Records contained in a dataset:

════════════════

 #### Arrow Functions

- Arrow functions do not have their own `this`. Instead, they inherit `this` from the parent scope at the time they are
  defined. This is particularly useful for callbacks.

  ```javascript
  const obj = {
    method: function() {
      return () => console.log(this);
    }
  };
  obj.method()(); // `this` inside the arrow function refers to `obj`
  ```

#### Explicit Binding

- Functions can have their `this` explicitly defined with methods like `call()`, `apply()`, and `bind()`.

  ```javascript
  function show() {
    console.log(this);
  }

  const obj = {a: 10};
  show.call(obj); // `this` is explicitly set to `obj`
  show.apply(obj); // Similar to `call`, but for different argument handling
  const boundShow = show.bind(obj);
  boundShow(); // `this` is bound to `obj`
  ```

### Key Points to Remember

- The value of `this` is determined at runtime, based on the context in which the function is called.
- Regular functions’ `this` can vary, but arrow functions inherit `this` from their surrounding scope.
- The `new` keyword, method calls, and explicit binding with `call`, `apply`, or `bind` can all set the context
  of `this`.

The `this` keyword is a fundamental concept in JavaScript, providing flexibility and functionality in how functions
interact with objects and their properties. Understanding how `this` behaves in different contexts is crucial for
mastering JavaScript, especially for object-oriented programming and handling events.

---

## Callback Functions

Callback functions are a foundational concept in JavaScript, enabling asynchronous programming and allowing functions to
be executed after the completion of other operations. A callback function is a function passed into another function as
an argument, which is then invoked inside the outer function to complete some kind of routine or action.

════════════════

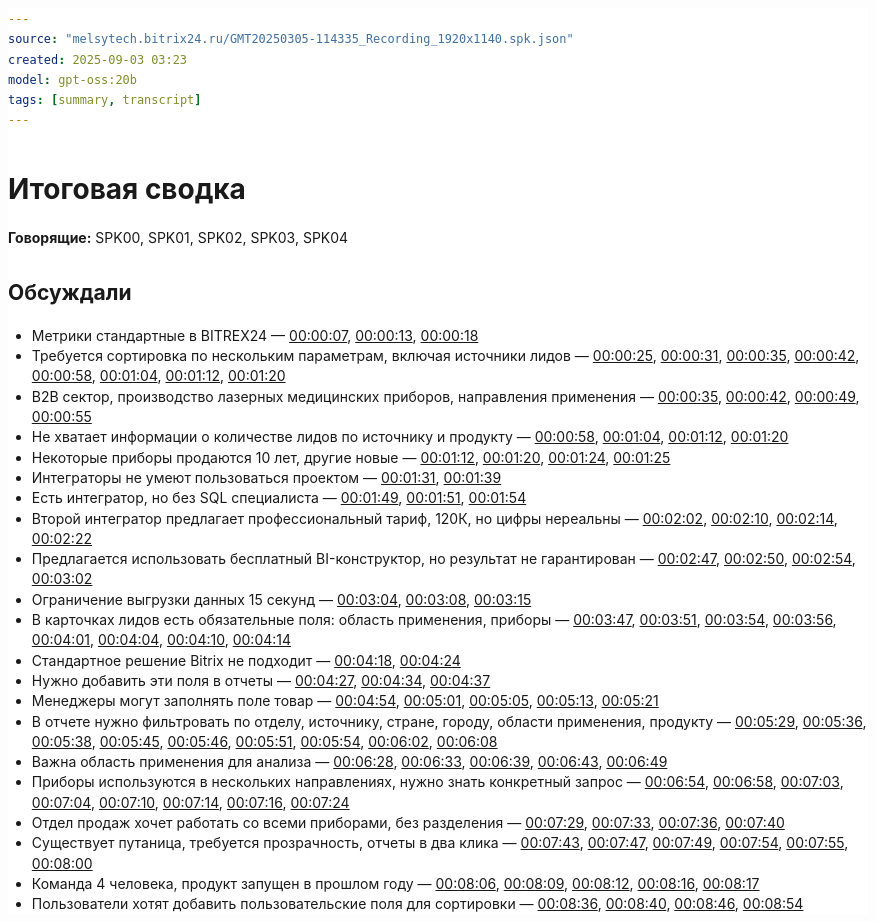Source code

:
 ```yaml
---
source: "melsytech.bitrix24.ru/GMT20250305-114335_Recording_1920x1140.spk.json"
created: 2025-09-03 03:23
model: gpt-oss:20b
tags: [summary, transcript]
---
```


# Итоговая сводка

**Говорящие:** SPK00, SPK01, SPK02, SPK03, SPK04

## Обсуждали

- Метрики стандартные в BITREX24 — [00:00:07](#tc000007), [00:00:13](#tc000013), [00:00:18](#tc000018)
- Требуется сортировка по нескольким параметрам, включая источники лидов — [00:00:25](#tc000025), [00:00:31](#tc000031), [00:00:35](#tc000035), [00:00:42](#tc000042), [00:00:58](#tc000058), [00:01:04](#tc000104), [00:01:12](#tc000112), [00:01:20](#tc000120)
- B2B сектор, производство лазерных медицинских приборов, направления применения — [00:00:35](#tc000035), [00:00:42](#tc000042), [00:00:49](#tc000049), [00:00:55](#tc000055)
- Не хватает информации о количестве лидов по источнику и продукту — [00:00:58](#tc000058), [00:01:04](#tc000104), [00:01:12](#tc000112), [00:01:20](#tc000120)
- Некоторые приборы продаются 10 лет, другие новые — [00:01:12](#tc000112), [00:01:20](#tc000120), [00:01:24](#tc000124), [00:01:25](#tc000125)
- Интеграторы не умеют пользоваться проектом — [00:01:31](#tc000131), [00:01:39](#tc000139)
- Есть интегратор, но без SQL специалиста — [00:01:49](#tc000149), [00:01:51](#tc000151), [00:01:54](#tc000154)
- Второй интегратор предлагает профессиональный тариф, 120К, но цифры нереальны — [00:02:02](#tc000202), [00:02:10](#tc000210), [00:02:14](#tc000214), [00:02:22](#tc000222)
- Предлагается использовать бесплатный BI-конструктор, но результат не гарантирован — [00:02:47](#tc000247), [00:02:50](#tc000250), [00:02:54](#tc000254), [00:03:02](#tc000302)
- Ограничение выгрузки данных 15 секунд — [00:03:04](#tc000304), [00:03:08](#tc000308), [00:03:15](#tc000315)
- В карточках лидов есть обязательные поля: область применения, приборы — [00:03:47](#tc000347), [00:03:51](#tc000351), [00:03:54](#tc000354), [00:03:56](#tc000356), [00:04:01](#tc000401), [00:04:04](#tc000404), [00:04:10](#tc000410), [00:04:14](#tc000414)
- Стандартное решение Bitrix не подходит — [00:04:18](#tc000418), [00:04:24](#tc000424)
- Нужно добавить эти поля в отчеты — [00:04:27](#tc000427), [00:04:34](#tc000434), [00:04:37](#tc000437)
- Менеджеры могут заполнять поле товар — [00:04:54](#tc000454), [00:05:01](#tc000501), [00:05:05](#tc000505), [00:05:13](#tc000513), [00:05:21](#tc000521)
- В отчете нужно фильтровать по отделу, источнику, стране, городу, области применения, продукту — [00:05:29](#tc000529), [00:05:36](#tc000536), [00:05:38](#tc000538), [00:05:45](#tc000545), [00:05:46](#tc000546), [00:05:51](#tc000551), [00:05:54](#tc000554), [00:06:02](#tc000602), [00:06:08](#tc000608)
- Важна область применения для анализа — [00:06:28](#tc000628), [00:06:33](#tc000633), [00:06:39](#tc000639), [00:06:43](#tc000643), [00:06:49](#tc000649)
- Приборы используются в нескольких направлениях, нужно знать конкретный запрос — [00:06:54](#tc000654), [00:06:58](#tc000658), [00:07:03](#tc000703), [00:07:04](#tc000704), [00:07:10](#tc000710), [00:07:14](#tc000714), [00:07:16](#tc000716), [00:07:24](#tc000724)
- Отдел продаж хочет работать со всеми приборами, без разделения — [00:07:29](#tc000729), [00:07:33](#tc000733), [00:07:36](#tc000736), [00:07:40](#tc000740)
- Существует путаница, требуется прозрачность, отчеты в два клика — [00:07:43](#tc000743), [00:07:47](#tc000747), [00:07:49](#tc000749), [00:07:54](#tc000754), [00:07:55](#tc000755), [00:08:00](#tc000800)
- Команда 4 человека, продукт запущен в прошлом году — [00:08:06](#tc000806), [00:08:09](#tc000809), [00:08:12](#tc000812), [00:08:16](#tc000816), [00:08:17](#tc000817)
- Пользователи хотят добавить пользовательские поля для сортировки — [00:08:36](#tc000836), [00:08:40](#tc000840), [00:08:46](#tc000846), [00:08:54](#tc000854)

════════════════

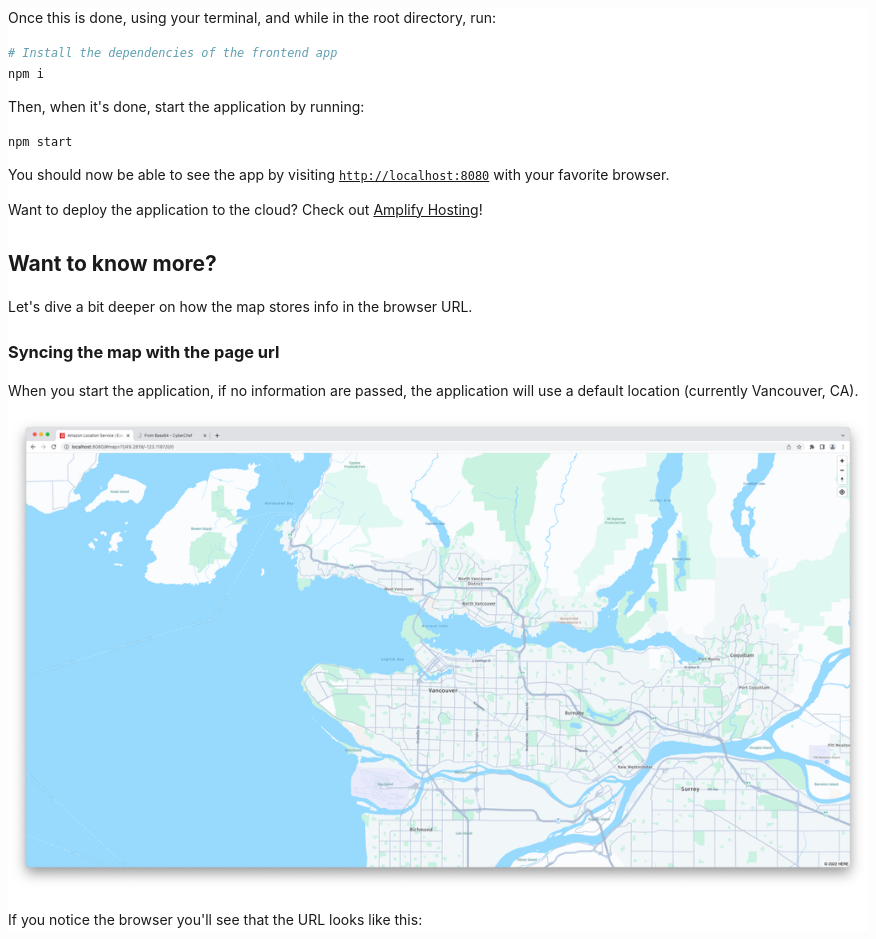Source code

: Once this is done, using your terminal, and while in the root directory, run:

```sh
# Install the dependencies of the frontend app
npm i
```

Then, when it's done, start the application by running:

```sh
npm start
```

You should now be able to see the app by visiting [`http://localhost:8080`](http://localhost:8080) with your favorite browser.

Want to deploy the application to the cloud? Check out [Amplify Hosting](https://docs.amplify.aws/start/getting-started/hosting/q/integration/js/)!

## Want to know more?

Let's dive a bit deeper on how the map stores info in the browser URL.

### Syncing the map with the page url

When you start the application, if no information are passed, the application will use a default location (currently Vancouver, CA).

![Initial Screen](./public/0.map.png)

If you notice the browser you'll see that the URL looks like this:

════════════════

Prompt:
Each line in the entries above, starting at the line with "mastering JavaScript, especially" and ending at the line with "Callback functions are", is to be printed exactly, and only those lines.

Solution to this exercise:
mastering JavaScript, especially for object-oriented programming and handling events.

---

## Callback Functions

Callback functions are a foundational concept in JavaScript, enabling asynchronous programming and allowing functions to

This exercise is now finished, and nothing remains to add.